His fishing gear was still there, his beverage was unharmed, and his ridiculous throne was still upright, but he had abandoned ship, and was now floating somewhere behind me as the boat continued to surge forward. Now I did a very odd thing. Instead of simply circling back in a wide arc to get him, I panicked and hit the kill switch on the motor. Now stopped, I could hear a faint voice crying over the waves, "Shawn-o, come baaaaccck!"

"I’m trying – I can’t get the motor restarted!"

(Long pause) … "Row!"

So I tried to row, but the waves were pretty strong and the oars did not fit the oarlocks properly. Dad lost his shoes, his glasses, and the old-lady style sunglasses that he wore over his eyeglasses, and swam to a buoy. I eventually got the motor restarted, and went to pick him up. He got in the boat, still wearing his captain’s hat, and we went to a cove to start fishing.

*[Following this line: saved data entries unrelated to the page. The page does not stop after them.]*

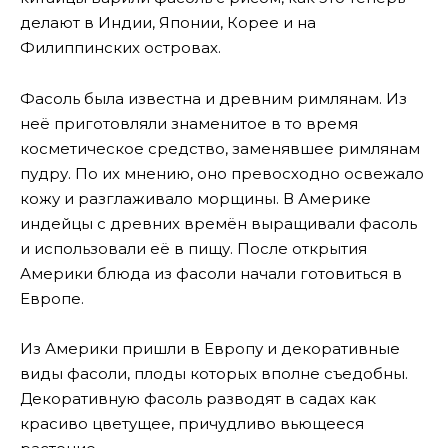
делают в Индии, Японии, Корее и на
Филиппинских островах.
Фасоль была известна и древним римлянам. Из
неё приготовляли знаменитое в то время
косметическое средство, заменявшее римлянам
пудру. По их мнению, оно превосходно освежало
кожу и разглаживало морщины. В Америке
индейцы с древних времён выращивали фасоль
и использовали её в пищу. После открытия
Америки блюда из фасоли начали готовиться в
Европе.
Из Америки пришли в Европу и декоративные
виды фасоли, плоды которых вполне съедобны.
Декоративную фасоль разводят в садах как
красиво цветущее, причудливо вьющееся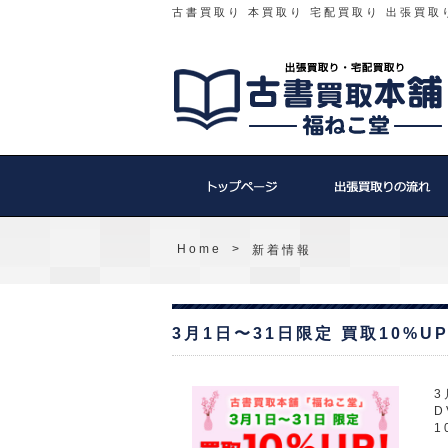
古書買取り 本買取り 宅配買取り 出張買取
Home
>
新着情報
3月1日〜31日限定 買取10%U
3
D
1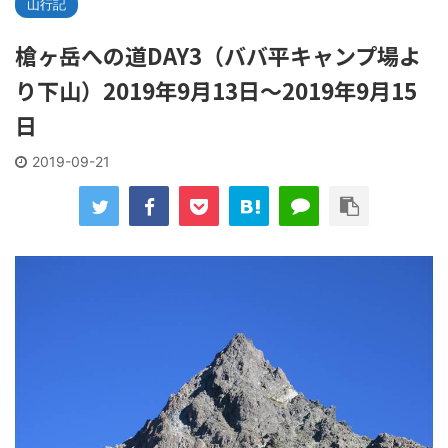
山行記
槍ヶ岳への道DAY3（ババ平キャンプ場よ
り下山）2019年9月13日～2019年9月15
日
2019-09-21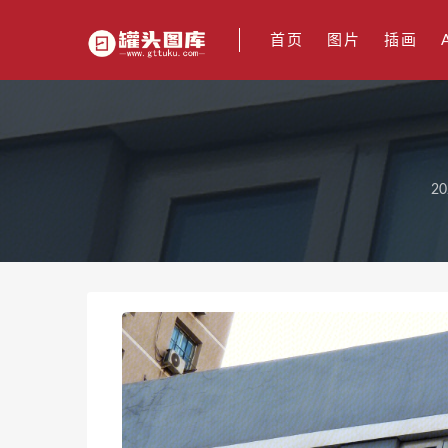
首页
图片
插画
20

Nobody said anything.

After an hour of no conversation and no bites, I tried to apologize, but he would have no part of it. "That’s what I get for looking like Captain Jackass" he said.

Even though we each got a turn to raise the other from the water, I don’t think either case qualifies as any official kind of baptism. But I do think the moral is – you don’t ask a drowning man if he wants to be saved.

Too many of us are riding around in choppy waters on rickety thrones like our own Captain Jackass. Eventually, we’re gonna wind up in the drink. Hopefully, we’ll have the wisdom to understand what’s happening: Peace, be still. Trust in the arms that will raise you up again. His grace is sufficient for me, for Dan McEvoy, and for you.

One final "water" story – I used to tease my father about which of Tucson's many rest homes he would like me to place him in when he got older. The avid fly fisherman’s reply was always the same: "Shawn-o, you’ll find me face down in some trout stream long before I’m ever ready for a home." We always had a good chuckle about that.

Turns out he was right – sort of. No, he’ll never have to endure me placing him in a home, and while I do think he’s enjoying some beautiful trout streams, I don’t see him face down in one. Instead, I see him face down before the throne of grace, with his questions answered, his faith rewarded, and his spirit rejoicing. This Father's Day and every day, I rejoice with him. How could I do any less?